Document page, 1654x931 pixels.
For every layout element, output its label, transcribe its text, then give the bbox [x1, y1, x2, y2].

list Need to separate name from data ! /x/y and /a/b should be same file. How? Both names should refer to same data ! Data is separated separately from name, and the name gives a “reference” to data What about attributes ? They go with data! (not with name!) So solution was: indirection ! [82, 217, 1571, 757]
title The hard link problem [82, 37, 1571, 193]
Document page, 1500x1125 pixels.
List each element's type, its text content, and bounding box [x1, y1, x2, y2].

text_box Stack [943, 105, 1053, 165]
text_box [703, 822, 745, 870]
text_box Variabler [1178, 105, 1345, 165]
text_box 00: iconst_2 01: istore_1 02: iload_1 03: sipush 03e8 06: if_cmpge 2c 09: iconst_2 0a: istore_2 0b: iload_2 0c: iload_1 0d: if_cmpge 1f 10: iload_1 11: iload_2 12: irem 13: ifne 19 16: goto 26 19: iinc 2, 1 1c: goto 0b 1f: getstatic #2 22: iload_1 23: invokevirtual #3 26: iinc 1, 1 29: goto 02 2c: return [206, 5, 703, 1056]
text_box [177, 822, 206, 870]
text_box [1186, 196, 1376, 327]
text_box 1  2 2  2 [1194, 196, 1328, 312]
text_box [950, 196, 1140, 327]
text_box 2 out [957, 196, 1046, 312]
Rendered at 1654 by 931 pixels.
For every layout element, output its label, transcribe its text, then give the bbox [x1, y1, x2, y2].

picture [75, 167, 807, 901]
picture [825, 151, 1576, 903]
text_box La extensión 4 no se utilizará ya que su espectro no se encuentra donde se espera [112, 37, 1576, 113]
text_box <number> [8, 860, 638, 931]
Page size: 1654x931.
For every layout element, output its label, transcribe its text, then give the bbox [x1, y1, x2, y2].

──────

PROMPT: Locate each line in the listing above that contains the word "Document", and copy those lines out.

PROBLEM SOLUTION:
Document page, 1654x931 pixels.
Document page, 1500x1125 pixels.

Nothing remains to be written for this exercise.